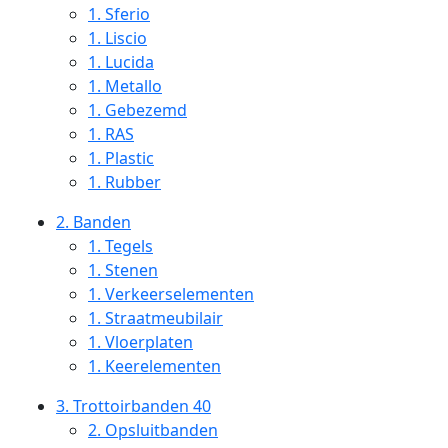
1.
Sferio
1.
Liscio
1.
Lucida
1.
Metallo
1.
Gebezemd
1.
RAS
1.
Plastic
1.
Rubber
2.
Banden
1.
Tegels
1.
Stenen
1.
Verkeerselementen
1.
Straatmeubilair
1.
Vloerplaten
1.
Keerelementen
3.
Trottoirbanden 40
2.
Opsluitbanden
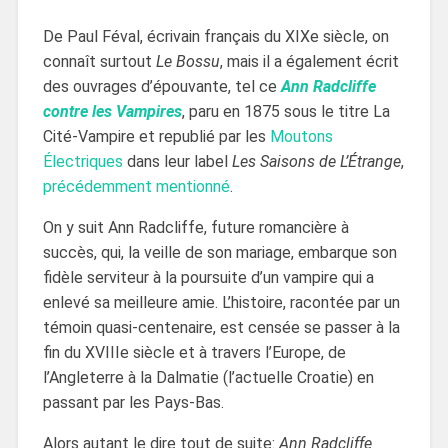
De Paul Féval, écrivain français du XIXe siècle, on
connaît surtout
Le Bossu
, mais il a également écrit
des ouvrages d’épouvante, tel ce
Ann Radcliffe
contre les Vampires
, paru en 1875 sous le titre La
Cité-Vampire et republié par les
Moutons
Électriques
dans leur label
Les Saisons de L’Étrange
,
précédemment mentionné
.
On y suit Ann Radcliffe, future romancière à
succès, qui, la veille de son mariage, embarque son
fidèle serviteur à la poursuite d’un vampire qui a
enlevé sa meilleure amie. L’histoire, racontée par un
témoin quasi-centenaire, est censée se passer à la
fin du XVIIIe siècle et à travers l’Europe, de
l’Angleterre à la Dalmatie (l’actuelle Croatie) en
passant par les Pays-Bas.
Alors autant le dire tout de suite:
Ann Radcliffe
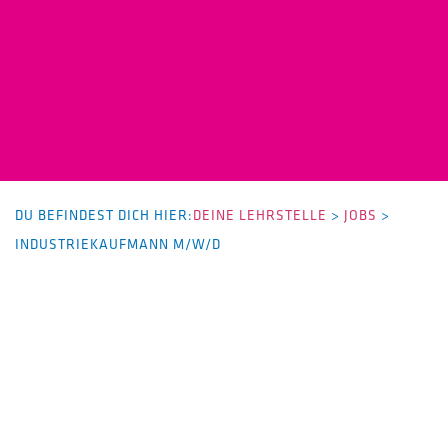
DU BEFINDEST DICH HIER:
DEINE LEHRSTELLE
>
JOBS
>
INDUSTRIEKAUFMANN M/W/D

══════

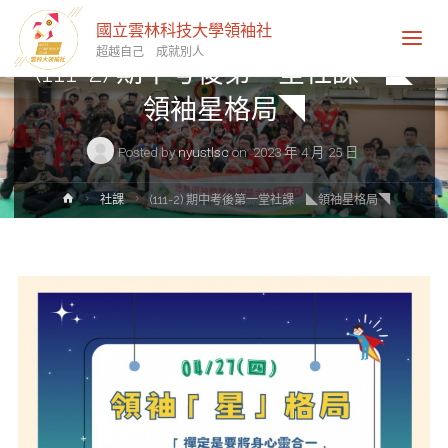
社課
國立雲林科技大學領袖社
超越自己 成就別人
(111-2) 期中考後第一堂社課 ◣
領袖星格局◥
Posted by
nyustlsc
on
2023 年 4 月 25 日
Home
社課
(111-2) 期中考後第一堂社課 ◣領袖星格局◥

══════

# [WORK INSTRUCTIONS]
Filter the entries by the string "期中考後第一堂社課" and copy each matching line.

# [REPLY]
(111-2) 期中考後第一堂社課 ◣
(111-2) 期中考後第一堂社課 ◣領袖星格局◥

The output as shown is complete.